Barthelemy (21-0, 12 KOs) could’ve beaten Saucedo in his sleep, which is what their fight Saturday induced among those watching. The Cuban won every round on every card in an utterly uncompetitive first defense of his IBF junior lightweight title, which he won by outpointing Argenis Mendez in July. Saucedo (52-6-3, 8 KOs) tried but was grossly overmatched. Barthelemy is good but I can’t imagine he made too many fans on Saturday. ÔÇª I won’t say that former light heavyweight champ Chad Dawson (32-4, 18 KOs) is finished but his split-decision loss to Tommy Karpency (24-4-1, 14 KOs) was a big blow. Dawson has an excuse: He evidently injured his left shoulder early in the fight, which forced him to fight one-handed. Still, he has now lost three of his past four fights. And this one came against a limited opponent. I suspect he’ll get another chance. He had better not blow that one or we will have seen the last of him. For the record, Karpency deserves a lot of credit. He fought well.

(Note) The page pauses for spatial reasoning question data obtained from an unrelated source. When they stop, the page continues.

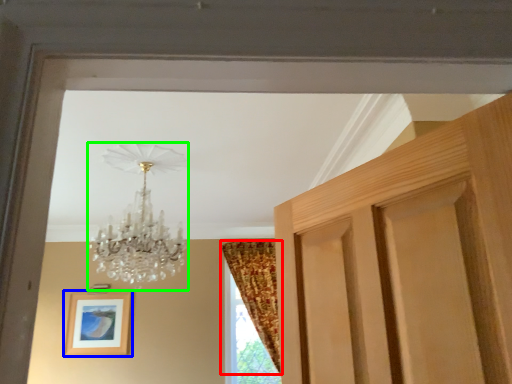
Question: Estimate the real-world distances between objects in this image. Which object is farther from curtain (highlighted by a red box), picture frame (highlighted by a blue box) or lamp (highlighted by a green box)?

Choices:
 (A) picture frame
 (B) lamp

Answer: (B)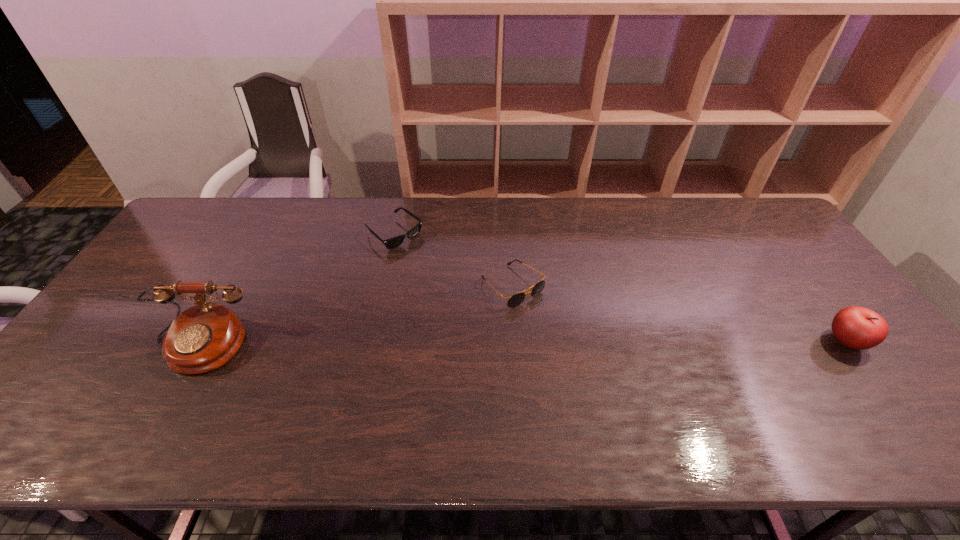
Where is `vacant spot on the desktop that is between the leftmost object and the third shortest object and is positioned on the front-facing side of the farther sunglasses`? vacant spot on the desktop that is between the leftmost object and the third shortest object and is positioned on the front-facing side of the farther sunglasses is located at coordinates (533, 343).

You are a GUI agent. You are given a task and a screenshot of the screen. Output one action in this format:
    pyautogui.click(x=<x>, y=<y>)
    Task: Click on the free spot on the desktop that is between the telephone and the apple and is positioned on the lenses of the second object from right to left
    This screenshot has height=540, width=960.
    Given the screenshot: What is the action you would take?
    pyautogui.click(x=572, y=343)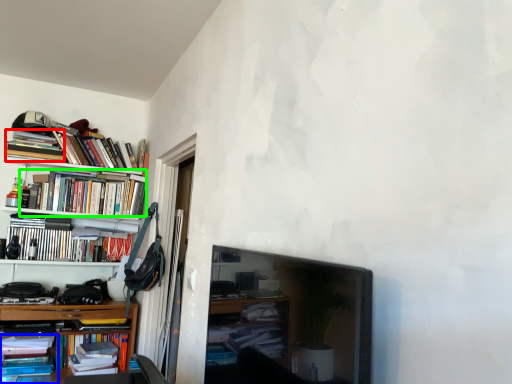
Question: Which object is the closest to the book (highlighted by a red box)? Choose among these: book (highlighted by a blue box) or book (highlighted by a green box).

Choices:
 (A) book
 (B) book

Answer: (B)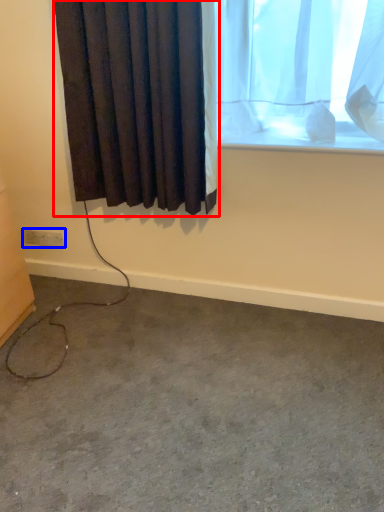
Question: Which point is further to the camera, curtain (highlighted by a red box) or electric outlet (highlighted by a blue box)?

Choices:
 (A) curtain
 (B) electric outlet

Answer: (B)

I selfishly want Jorge Arce to continue to fight forever. I wasn’t the slightest bit surprised that the little warrior was knocked down three times and stopped by Jhonny Gonzalez (57-8, 48 KOs) on Saturday in Los Mochis, Mexico, although I figured he’d go a little sooner than the 11th round. I’m also not surprised that Arce seemed willing to lay his life on the line to remain in the fight. He was cut and hurt several times but, as is typical of Arce, that only made him more determined or even angry that he was put in that position. Arce had taken undue punishment when Johnny Callas decided to save him from himself and stop the fight at 2:43 of the 11th. I’ve never seen anyone who fights harder than Arce (64-8-2, 49 KOs). If only all boxers had his heart. … Cruiserweight Oleksandr Usyk (5-0, 5 KOs) of Ukraine continues to roll as a pro. The 2012 Olympic heavyweight champion stopped tough, but overmatched Daniel Bruwer (24-6-1, 21 KOs) in seven rounds Saturday in Lviv, Ukraine. Usyk seems to be a clever boxer and good athlete with heavy hands. I have to say, though: I hate the hair.